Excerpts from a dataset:
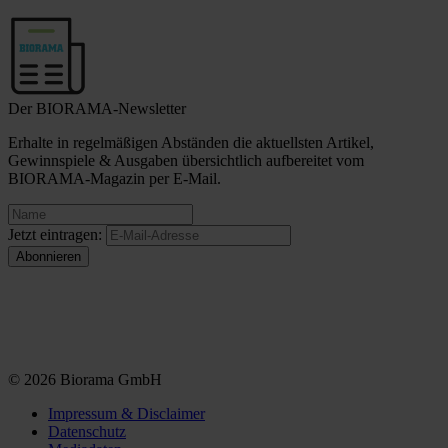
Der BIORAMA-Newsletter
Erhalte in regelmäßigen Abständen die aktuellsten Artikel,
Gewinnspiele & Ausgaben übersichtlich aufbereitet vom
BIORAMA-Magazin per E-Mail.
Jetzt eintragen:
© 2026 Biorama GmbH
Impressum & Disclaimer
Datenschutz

> YOUR ASSIGNMENT
What is needed is a verbatim copy of every entry, with the pictures omitted.

> SOLUTION
Der BIORAMA-Newsletter
Erhalte in regelmäßigen Abständen die aktuellsten Artikel,
Gewinnspiele & Ausgaben übersichtlich aufbereitet vom
BIORAMA-Magazin per E-Mail.
Jetzt eintragen:
© 2026 Biorama GmbH
Impressum & Disclaimer
Datenschutz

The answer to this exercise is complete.